#### Assignment:
Repeat each record below exactly as given.

Source records:
.....

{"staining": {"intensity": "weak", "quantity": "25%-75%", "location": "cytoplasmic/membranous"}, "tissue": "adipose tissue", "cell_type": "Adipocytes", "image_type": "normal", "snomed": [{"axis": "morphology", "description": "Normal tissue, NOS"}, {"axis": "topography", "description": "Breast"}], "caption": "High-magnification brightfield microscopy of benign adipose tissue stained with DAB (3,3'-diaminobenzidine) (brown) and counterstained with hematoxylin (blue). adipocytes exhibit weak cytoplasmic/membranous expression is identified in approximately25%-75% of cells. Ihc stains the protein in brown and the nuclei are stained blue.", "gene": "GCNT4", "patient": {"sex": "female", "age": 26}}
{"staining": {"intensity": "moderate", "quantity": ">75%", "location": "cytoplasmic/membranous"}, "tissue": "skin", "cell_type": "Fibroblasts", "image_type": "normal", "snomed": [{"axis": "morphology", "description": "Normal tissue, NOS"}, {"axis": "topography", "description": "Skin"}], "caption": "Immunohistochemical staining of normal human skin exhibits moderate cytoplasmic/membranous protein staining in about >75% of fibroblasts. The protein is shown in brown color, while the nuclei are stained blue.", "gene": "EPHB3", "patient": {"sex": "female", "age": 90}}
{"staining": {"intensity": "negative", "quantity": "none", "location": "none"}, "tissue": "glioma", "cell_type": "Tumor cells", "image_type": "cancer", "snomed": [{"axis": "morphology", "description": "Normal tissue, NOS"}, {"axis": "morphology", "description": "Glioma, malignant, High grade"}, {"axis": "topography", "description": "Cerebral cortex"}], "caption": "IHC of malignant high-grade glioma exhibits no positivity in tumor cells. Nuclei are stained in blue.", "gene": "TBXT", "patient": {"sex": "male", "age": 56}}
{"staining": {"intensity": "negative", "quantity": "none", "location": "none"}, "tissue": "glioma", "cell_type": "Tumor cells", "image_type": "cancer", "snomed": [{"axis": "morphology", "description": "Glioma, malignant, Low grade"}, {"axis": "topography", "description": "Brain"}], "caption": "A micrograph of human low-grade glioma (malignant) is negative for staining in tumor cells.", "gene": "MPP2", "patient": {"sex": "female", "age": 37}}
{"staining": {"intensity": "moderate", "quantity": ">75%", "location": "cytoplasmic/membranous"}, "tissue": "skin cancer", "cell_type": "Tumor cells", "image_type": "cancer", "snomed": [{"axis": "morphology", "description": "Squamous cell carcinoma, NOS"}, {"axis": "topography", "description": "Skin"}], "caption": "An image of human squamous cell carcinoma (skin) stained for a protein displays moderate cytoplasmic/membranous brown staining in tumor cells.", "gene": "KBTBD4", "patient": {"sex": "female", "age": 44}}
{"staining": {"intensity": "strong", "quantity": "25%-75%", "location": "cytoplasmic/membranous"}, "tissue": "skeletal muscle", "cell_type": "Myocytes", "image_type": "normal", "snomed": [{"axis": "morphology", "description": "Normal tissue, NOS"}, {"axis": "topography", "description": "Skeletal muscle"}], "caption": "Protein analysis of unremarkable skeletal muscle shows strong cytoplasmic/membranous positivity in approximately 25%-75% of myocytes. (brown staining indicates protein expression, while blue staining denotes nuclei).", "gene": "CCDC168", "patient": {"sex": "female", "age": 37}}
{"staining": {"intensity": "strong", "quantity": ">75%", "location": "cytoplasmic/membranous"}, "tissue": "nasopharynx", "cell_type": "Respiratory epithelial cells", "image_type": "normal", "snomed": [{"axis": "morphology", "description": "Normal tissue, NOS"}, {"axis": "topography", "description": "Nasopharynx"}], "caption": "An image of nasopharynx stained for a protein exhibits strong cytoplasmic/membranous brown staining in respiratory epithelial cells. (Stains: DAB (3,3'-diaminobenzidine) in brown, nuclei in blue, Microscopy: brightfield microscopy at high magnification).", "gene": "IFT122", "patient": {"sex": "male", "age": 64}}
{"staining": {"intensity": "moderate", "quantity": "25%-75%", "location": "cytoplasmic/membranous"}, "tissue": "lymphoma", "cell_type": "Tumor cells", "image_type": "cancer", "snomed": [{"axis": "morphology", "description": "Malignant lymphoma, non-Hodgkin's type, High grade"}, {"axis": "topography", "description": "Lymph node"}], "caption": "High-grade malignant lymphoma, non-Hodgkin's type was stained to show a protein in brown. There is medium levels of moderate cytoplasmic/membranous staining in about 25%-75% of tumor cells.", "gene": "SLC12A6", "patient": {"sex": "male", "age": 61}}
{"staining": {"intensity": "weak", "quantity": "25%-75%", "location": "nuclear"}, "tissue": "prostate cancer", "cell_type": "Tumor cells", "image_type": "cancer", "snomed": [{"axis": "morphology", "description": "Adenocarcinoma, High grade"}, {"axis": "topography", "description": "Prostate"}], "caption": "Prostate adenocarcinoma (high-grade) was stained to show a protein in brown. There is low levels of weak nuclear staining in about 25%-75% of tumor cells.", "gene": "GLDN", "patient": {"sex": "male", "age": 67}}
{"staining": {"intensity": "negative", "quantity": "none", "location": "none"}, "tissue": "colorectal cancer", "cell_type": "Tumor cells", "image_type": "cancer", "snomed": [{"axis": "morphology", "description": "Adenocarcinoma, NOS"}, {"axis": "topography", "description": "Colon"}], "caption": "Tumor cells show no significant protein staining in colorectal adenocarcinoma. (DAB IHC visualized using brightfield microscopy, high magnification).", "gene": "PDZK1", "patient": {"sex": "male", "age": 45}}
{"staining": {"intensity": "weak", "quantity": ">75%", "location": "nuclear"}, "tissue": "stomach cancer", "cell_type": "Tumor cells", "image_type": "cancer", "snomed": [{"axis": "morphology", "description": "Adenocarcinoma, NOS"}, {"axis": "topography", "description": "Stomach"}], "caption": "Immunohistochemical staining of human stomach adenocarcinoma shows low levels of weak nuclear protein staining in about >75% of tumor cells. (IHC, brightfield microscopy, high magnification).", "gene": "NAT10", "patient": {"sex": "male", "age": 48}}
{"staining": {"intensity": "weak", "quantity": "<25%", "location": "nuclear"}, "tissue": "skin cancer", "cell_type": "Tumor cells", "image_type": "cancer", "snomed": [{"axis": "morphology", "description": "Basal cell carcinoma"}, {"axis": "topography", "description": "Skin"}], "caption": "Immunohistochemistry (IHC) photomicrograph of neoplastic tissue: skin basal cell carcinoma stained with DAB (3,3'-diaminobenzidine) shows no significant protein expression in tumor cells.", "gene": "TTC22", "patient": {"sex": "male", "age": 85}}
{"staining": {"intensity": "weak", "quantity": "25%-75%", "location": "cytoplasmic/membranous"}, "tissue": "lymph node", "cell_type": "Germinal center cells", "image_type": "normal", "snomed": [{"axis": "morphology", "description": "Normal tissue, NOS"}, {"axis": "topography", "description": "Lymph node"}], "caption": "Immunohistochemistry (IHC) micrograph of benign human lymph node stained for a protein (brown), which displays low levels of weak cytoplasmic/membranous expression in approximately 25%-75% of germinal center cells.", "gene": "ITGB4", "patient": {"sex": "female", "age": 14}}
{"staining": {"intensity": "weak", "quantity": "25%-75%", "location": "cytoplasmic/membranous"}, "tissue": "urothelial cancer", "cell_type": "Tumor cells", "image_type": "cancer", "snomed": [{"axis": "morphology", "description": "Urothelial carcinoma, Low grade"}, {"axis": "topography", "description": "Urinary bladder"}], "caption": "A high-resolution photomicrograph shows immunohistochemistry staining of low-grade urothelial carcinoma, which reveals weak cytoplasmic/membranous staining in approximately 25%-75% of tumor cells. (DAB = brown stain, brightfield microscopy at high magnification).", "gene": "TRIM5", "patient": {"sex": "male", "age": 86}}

.....

#### Task answer:
{"staining": {"intensity": "weak", "quantity": "25%-75%", "location": "cytoplasmic/membranous"}, "tissue": "adipose tissue", "cell_type": "Adipocytes", "image_type": "normal", "snomed": [{"axis": "morphology", "description": "Normal tissue, NOS"}, {"axis": "topography", "description": "Breast"}], "caption": "High-magnification brightfield microscopy of benign adipose tissue stained with DAB (3,3'-diaminobenzidine) (brown) and counterstained with hematoxylin (blue). adipocytes exhibit weak cytoplasmic/membranous expression is identified in approximately25%-75% of cells. Ihc stains the protein in brown and the nuclei are stained blue.", "gene": "GCNT4", "patient": {"sex": "female", "age": 26}}
{"staining": {"intensity": "moderate", "quantity": ">75%", "location": "cytoplasmic/membranous"}, "tissue": "skin", "cell_type": "Fibroblasts", "image_type": "normal", "snomed": [{"axis": "morphology", "description": "Normal tissue, NOS"}, {"axis": "topography", "description": "Skin"}], "caption": "Immunohistochemical staining of normal human skin exhibits moderate cytoplasmic/membranous protein staining in about >75% of fibroblasts. The protein is shown in brown color, while the nuclei are stained blue.", "gene": "EPHB3", "patient": {"sex": "female", "age": 90}}
{"staining": {"intensity": "negative", "quantity": "none", "location": "none"}, "tissue": "glioma", "cell_type": "Tumor cells", "image_type": "cancer", "snomed": [{"axis": "morphology", "description": "Normal tissue, NOS"}, {"axis": "morphology", "description": "Glioma, malignant, High grade"}, {"axis": "topography", "description": "Cerebral cortex"}], "caption": "IHC of malignant high-grade glioma exhibits no positivity in tumor cells. Nuclei are stained in blue.", "gene": "TBXT", "patient": {"sex": "male", "age": 56}}
{"staining": {"intensity": "negative", "quantity": "none", "location": "none"}, "tissue": "glioma", "cell_type": "Tumor cells", "image_type": "cancer", "snomed": [{"axis": "morphology", "description": "Glioma, malignant, Low grade"}, {"axis": "topography", "description": "Brain"}], "caption": "A micrograph of human low-grade glioma (malignant) is negative for staining in tumor cells.", "gene": "MPP2", "patient": {"sex": "female", "age": 37}}
{"staining": {"intensity": "moderate", "quantity": ">75%", "location": "cytoplasmic/membranous"}, "tissue": "skin cancer", "cell_type": "Tumor cells", "image_type": "cancer", "snomed": [{"axis": "morphology", "description": "Squamous cell carcinoma, NOS"}, {"axis": "topography", "description": "Skin"}], "caption": "An image of human squamous cell carcinoma (skin) stained for a protein displays moderate cytoplasmic/membranous brown staining in tumor cells.", "gene": "KBTBD4", "patient": {"sex": "female", "age": 44}}
{"staining": {"intensity": "strong", "quantity": "25%-75%", "location": "cytoplasmic/membranous"}, "tissue": "skeletal muscle", "cell_type": "Myocytes", "image_type": "normal", "snomed": [{"axis": "morphology", "description": "Normal tissue, NOS"}, {"axis": "topography", "description": "Skeletal muscle"}], "caption": "Protein analysis of unremarkable skeletal muscle shows strong cytoplasmic/membranous positivity in approximately 25%-75% of myocytes. (brown staining indicates protein expression, while blue staining denotes nuclei).", "gene": "CCDC168", "patient": {"sex": "female", "age": 37}}
{"staining": {"intensity": "strong", "quantity": ">75%", "location": "cytoplasmic/membranous"}, "tissue": "nasopharynx", "cell_type": "Respiratory epithelial cells", "image_type": "normal", "snomed": [{"axis": "morphology", "description": "Normal tissue, NOS"}, {"axis": "topography", "description": "Nasopharynx"}], "caption": "An image of nasopharynx stained for a protein exhibits strong cytoplasmic/membranous brown staining in respiratory epithelial cells. (Stains: DAB (3,3'-diaminobenzidine) in brown, nuclei in blue, Microscopy: brightfield microscopy at high magnification).", "gene": "IFT122", "patient": {"sex": "male", "age": 64}}
{"staining": {"intensity": "moderate", "quantity": "25%-75%", "location": "cytoplasmic/membranous"}, "tissue": "lymphoma", "cell_type": "Tumor cells", "image_type": "cancer", "snomed": [{"axis": "morphology", "description": "Malignant lymphoma, non-Hodgkin's type, High grade"}, {"axis": "topography", "description": "Lymph node"}], "caption": "High-grade malignant lymphoma, non-Hodgkin's type was stained to show a protein in brown. There is medium levels of moderate cytoplasmic/membranous staining in about 25%-75% of tumor cells.", "gene": "SLC12A6", "patient": {"sex": "male", "age": 61}}
{"staining": {"intensity": "weak", "quantity": "25%-75%", "location": "nuclear"}, "tissue": "prostate cancer", "cell_type": "Tumor cells", "image_type": "cancer", "snomed": [{"axis": "morphology", "description": "Adenocarcinoma, High grade"}, {"axis": "topography", "description": "Prostate"}], "caption": "Prostate adenocarcinoma (high-grade) was stained to show a protein in brown. There is low levels of weak nuclear staining in about 25%-75% of tumor cells.", "gene": "GLDN", "patient": {"sex": "male", "age": 67}}
{"staining": {"intensity": "negative", "quantity": "none", "location": "none"}, "tissue": "colorectal cancer", "cell_type": "Tumor cells", "image_type": "cancer", "snomed": [{"axis": "morphology", "description": "Adenocarcinoma, NOS"}, {"axis": "topography", "description": "Colon"}], "caption": "Tumor cells show no significant protein staining in colorectal adenocarcinoma. (DAB IHC visualized using brightfield microscopy, high magnification).", "gene": "PDZK1", "patient": {"sex": "male", "age": 45}}
{"staining": {"intensity": "weak", "quantity": ">75%", "location": "nuclear"}, "tissue": "stomach cancer", "cell_type": "Tumor cells", "image_type": "cancer", "snomed": [{"axis": "morphology", "description": "Adenocarcinoma, NOS"}, {"axis": "topography", "description": "Stomach"}], "caption": "Immunohistochemical staining of human stomach adenocarcinoma shows low levels of weak nuclear protein staining in about >75% of tumor cells. (IHC, brightfield microscopy, high magnification).", "gene": "NAT10", "patient": {"sex": "male", "age": 48}}
{"staining": {"intensity": "weak", "quantity": "<25%", "location": "nuclear"}, "tissue": "skin cancer", "cell_type": "Tumor cells", "image_type": "cancer", "snomed": [{"axis": "morphology", "description": "Basal cell carcinoma"}, {"axis": "topography", "description": "Skin"}], "caption": "Immunohistochemistry (IHC) photomicrograph of neoplastic tissue: skin basal cell carcinoma stained with DAB (3,3'-diaminobenzidine) shows no significant protein expression in tumor cells.", "gene": "TTC22", "patient": {"sex": "male", "age": 85}}
{"staining": {"intensity": "weak", "quantity": "25%-75%", "location": "cytoplasmic/membranous"}, "tissue": "lymph node", "cell_type": "Germinal center cells", "image_type": "normal", "snomed": [{"axis": "morphology", "description": "Normal tissue, NOS"}, {"axis": "topography", "description": "Lymph node"}], "caption": "Immunohistochemistry (IHC) micrograph of benign human lymph node stained for a protein (brown), which displays low levels of weak cytoplasmic/membranous expression in approximately 25%-75% of germinal center cells.", "gene": "ITGB4", "patient": {"sex": "female", "age": 14}}
{"staining": {"intensity": "weak", "quantity": "25%-75%", "location": "cytoplasmic/membranous"}, "tissue": "urothelial cancer", "cell_type": "Tumor cells", "image_type": "cancer", "snomed": [{"axis": "morphology", "description": "Urothelial carcinoma, Low grade"}, {"axis": "topography", "description": "Urinary bladder"}], "caption": "A high-resolution photomicrograph shows immunohistochemistry staining of low-grade urothelial carcinoma, which reveals weak cytoplasmic/membranous staining in approximately 25%-75% of tumor cells. (DAB = brown stain, brightfield microscopy at high magnification).", "gene": "TRIM5", "patient": {"sex": "male", "age": 86}}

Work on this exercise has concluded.